When he eventually expressed his intentions, there was no drama. They spoke like adults, involved their families, and built something solid.

Today, their home is not perfect—but it is peaceful. And in a world full of noise, peace is luxury.

Musa did not complain about scarcity. He recognised value.

There is also a way a dude looking for a wife must present himself.

Let’s not pretend, this is one-sided matter. Some men are looking for angels while behaving like walking headaches. Bad men looking for good girls no longer works. Today’s ready-to-marry women have what my people call ‘oju inu’, inner eyes. Simply put, discerning spirit.

If you want a good partner, you must also be partner-worthy.

Define what you actually want.

Not vibes. Not pressure from your mother. Not competition with your married friends. What do you truly want in a partner? Values, character, lifestyle, vision—be clear. Because if you are not clear, anything shiny will distract you.

Make sure you are ready and stable.

Emotional stability. Financial responsibility. Mental maturity.

Marriage is not a rehabilitation centre. If you are broken, fix yourself before inviting someone into the mess.

A serious woman is not looking for a project. She is looking for a partner.

Be honest about your intentions.

If you want something serious, say it. Early.

Stop hiding behind “let’s see how it goes” when you already know you are not serious. You will only attract people who are also not serious—or worse, hurt someone who was.

Clarity saves time. And heartbreak.

The Hard Truth Men Don’t Like to Hear

Sometimes, the “scarcity” you are complaining about is actually rejection.

The women you call “wife material” are seeing you—and quietly saying: “Not this one.” Painful? Yes. But necessary.

Because instead of blaming the entire female population, it may be time to ask:
Am I the kind of man a good woman would choose?

Do I bring peace or pressure?

Am I consistent or confusing?

Self-reflection is not weakness. It is strategy.

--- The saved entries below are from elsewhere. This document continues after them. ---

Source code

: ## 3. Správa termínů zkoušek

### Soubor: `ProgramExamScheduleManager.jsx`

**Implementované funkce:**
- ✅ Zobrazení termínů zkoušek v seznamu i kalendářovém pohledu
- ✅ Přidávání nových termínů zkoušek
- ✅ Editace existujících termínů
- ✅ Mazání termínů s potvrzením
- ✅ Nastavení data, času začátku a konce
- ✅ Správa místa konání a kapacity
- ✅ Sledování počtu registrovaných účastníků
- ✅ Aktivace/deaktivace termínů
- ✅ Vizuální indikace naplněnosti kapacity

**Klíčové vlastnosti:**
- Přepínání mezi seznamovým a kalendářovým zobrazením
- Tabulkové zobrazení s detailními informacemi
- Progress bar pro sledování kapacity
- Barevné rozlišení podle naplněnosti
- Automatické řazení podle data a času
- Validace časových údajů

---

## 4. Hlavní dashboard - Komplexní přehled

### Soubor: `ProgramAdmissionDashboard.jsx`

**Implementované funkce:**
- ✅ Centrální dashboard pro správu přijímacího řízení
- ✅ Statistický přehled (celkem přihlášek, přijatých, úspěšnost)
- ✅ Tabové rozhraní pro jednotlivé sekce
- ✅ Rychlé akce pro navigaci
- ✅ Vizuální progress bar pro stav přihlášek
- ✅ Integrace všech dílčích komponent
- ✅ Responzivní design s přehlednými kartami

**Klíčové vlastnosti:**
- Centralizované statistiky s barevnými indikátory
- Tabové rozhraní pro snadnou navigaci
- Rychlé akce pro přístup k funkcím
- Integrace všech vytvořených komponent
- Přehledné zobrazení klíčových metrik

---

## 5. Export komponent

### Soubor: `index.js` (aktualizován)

My final thoughts: Is the problem scarcity really or selectivity?

We are not in a season of scarcity. We are in a season of visibility.

Everybody is seen. Everybody is heard. And everybody is choosing.

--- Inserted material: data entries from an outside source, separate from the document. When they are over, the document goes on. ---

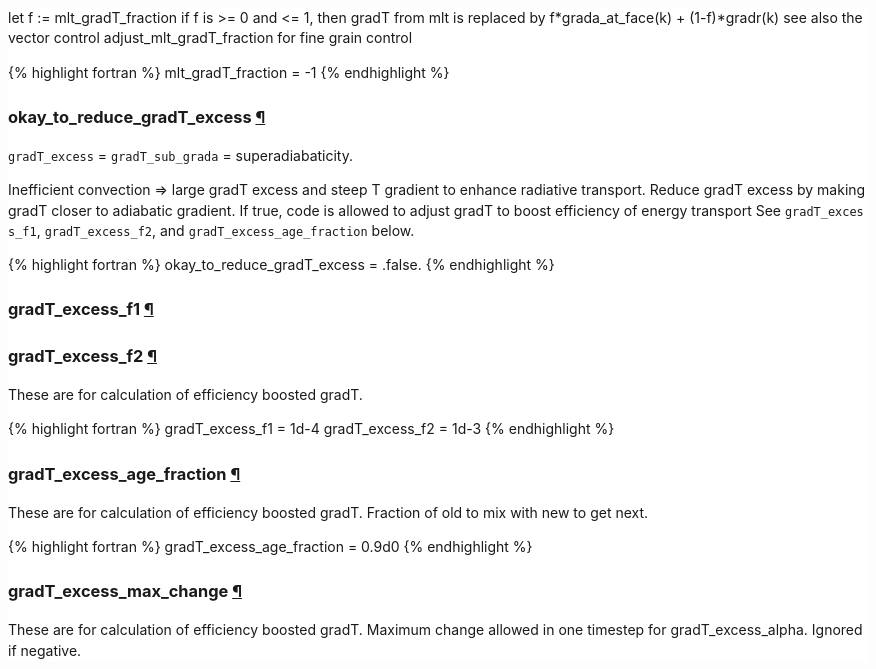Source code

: 
let f := mlt_gradT_fraction
if f is >= 0 and <= 1, then
gradT from mlt is replaced by f*grada_at_face(k) + (1-f)*gradr(k)
see also the vector control adjust_mlt_gradT_fraction for fine grain control

{% highlight fortran %}
mlt_gradT_fraction = -1
{% endhighlight %}


<h3 id="okay_to_reduce_gradT_excess">okay_to_reduce_gradT_excess <a href="#okay_to_reduce_gradT_excess" title="Permalink to this location">¶</a></h3>


`gradT_excess` = `gradT_sub_grada` = superadiabaticity.

Inefficient convection => large gradT excess and steep T gradient to enhance radiative transport.
Reduce gradT excess by making gradT closer to adiabatic gradient.
If true, code is allowed to adjust gradT to boost efficiency of energy transport
See `gradT_excess_f1`, `gradT_excess_f2`, and `gradT_excess_age_fraction` below.

{% highlight fortran %}
okay_to_reduce_gradT_excess = .false.
{% endhighlight %}


<h3 id="gradT_excess_f1">gradT_excess_f1 <a href="#gradT_excess_f1" title="Permalink to this location">¶</a></h3>


<h3 id="gradT_excess_f2">gradT_excess_f2 <a href="#gradT_excess_f2" title="Permalink to this location">¶</a></h3>


These are for calculation of efficiency boosted gradT.

{% highlight fortran %}
gradT_excess_f1 = 1d-4
gradT_excess_f2 = 1d-3
{% endhighlight %}


<h3 id="gradT_excess_age_fraction">gradT_excess_age_fraction <a href="#gradT_excess_age_fraction" title="Permalink to this location">¶</a></h3>


These are for calculation of efficiency boosted gradT.
Fraction of old to mix with new to get next.

{% highlight fortran %}
gradT_excess_age_fraction = 0.9d0
{% endhighlight %}


<h3 id="gradT_excess_max_change">gradT_excess_max_change <a href="#gradT_excess_max_change" title="Permalink to this location">¶</a></h3>


These are for calculation of efficiency boosted gradT.
Maximum change allowed in one timestep for gradT_excess_alpha.
Ignored if negative.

The good women are there—but they are no longer waiting quietly to be picked. They are also evaluating, also deciding, also rejecting.

So, dear serious-minded dude, if you want a life partner, stop chasing noise.

Start recognising substance.

Stop performing.

Start becoming.

Because in the end, marriage is not about finding a perfect person. It is about finding someone whose imperfections you understand, whose values align with yours, and whose presence brings you peace—not pressure.

And when you find her, you will not need a committee to tell you she is “wife material.” Your spirit will rest, in the middle of all the chaos of building a life and career, finding someone who gives you rest.